Antara kematian dan kebangkitanNya, roh / jiwa dari manusia Yesus pergi ke
surga (sesuai dengan kata-kataNya dalam Luk 23:43,46), sedangkan tubuh
manusia Yesus ada di kuburan.
g) Ada juga orang
Reformed yang menganggap bahwa ‘turun ke neraka / Kerajaan Maut’
berarti bahwa Yesus ada dalam kuasa maut sampai hari yang ke 3.
‘Westminster Confession of Faith’, chapter VIII, 4 berbunyi
sebagai berikut:
“... was crucified, and died,
was buried, and remained under the power of death, yet saw no corruption.
On the third day He arose from the dead ...” (= ... disalibkan, dan mati, dan dikuburkan, dan tetap ada
di bawah kuasa kematian, tetapi tidak menjadi rusak / busuk. Pada hari
ketiga Ia bangkit dari antara orang mati ...).
Sama seperti penafsiran
Calvin, pandangan yang inipun tidak mempercayai bahwa Yesus betul-betul turun
ke neraka / HADES.
Catatan:
Ini
dijadikan dasar untuk mengatakan bahwa antara kematian dan kebangkitanNya,
Yesus tidak pergi ke surga.
Jawaban
terhadap keberatan ini:
a) Yoh 20:17
ini tidak boleh ditafsirkan bertentangan dengan Luk 23:43,46 yang jelas
menunjukkan bahwa antara kematian dan kebangkitanNya, Yesus naik ke surga.
b) Adalah sesuatu
yang tidak masuk akal kalau Yesus melarang Maria memegang (dalam arti
menyentuh) Dia, karena dalam Mat 28:9 dan Yoh 20:27 Ia mengijinkan diriNya
untuk dipegang. Karena itu, kata ‘memegang’

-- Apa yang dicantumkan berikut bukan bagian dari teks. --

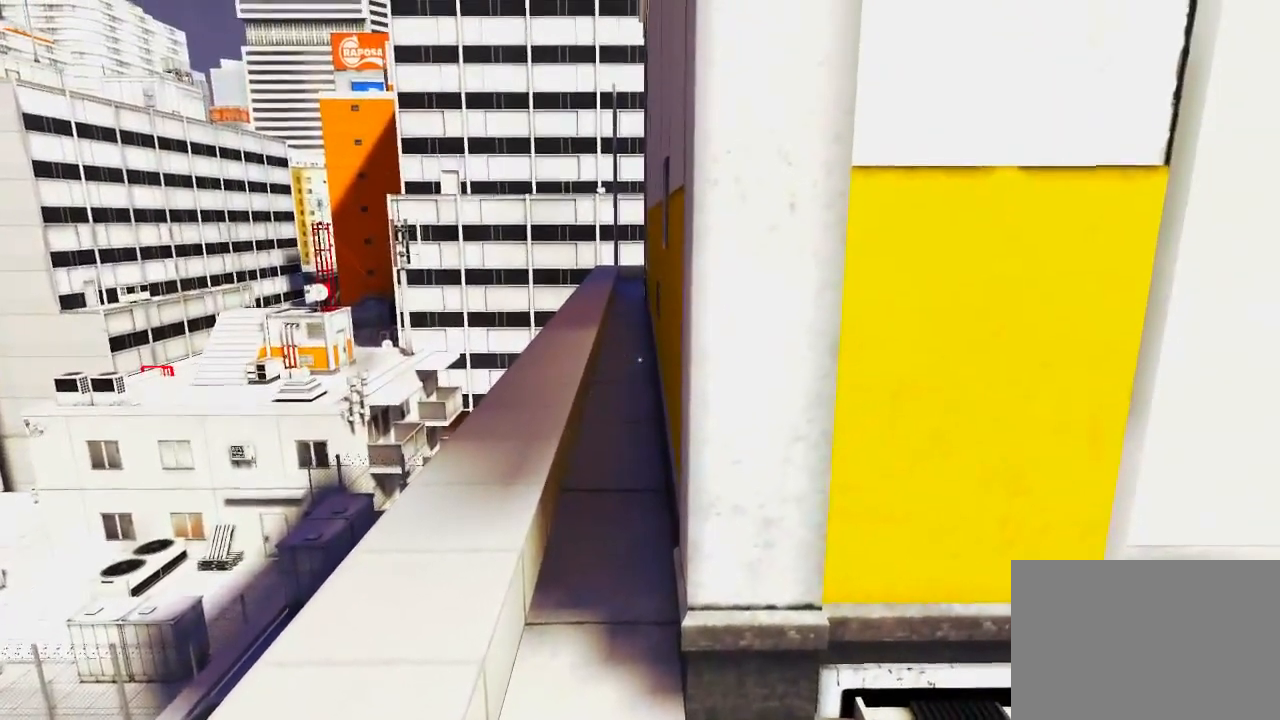
{"keys": [], "mouse": [], "events": [[183, "a", "down"], [283, "a", "up"]]}
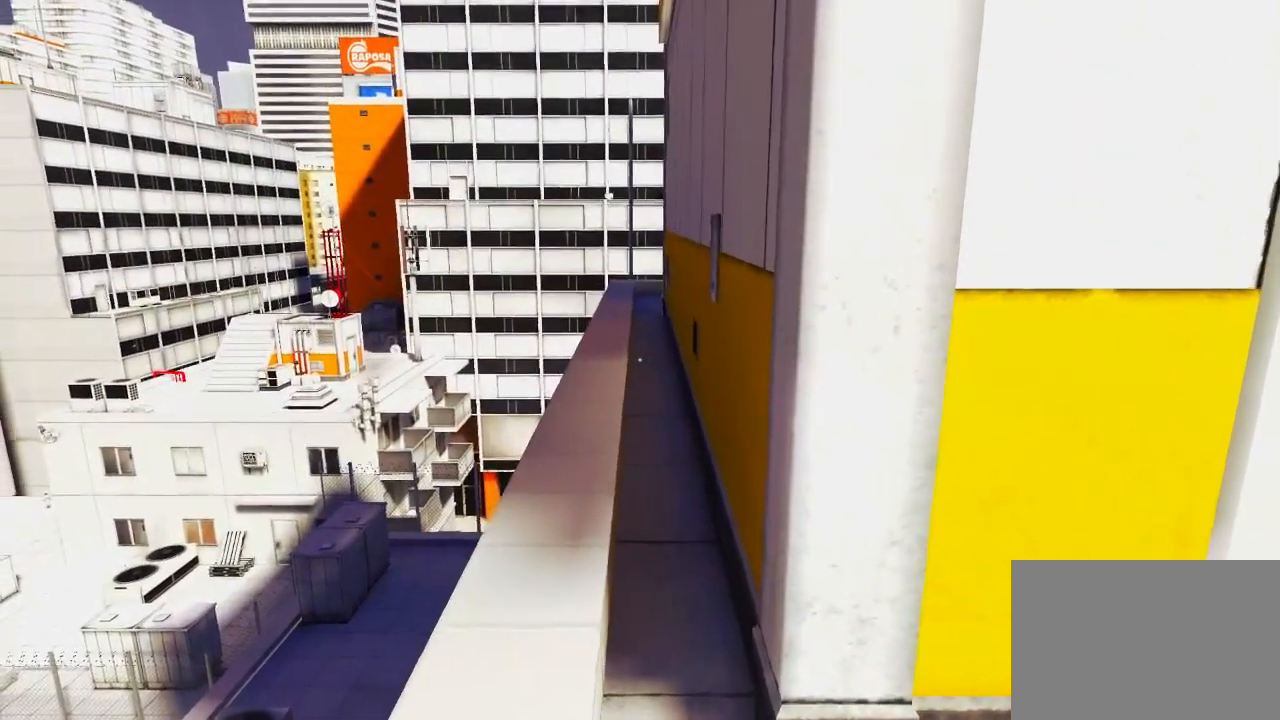
{"keys": [], "mouse": [], "events": []}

dalam Yoh 20:17 seharusnya diartikan ‘memegang erat-erat / menahan /
nggandoli’. Bandingkan dengan
terjemahan NASB yang mengatakan ‘Stop
clinging to Me’ (= berhentilah berpegang teguh kepadaKu), dan juga
terjemahan NIV yang mengatakan ‘Do
not hold on to Me’ (= jangan berpegang erat-erat kepadaKu).
c) Selanjutnya,
kata-kata ‘Aku
belum pergi kepada Bapa’ dalam Yoh 20:17a itu, tidak menunjuk pada
saat antara kematian dan kebangkitan Yesus, tetapi menunjuk pada hari
kenaikanNya ke surga. Ini terlihat dengan jelas karena dalam Yoh 20:17b
yang berbunyi ‘sekarang Aku akan pergi kepada BapaKu dan Bapamu,
kepada AllahKu dan Allahmu’, kata ‘pergi’ ini jelas menunjuk
pada kenaikanNya ke surga.
Jadi
kesimpulannya, arti dari Yoh 20:17 adalah: jangan nggandoli / menahan Aku, karena Aku harus pergi kepada Bapa / naik ke
surga. Rupa-rupanya Yesus tahu akan isi hati Maria yang begitu mencintai Dia,
sehingga ingin menahan Dia terus menerus dan tidak mau berpisah lagi dengan
Yesus. Karena itulah Ia lalu mengucapkan Yoh 20:17 ini.
Dengan
demikian jelaslah bahwa Yoh 20:17 ini tidak bisa dijadikan dasar untuk
mengatakan bahwa antara kematian dan kebangkitanNya Yesus tidak naik ke surga.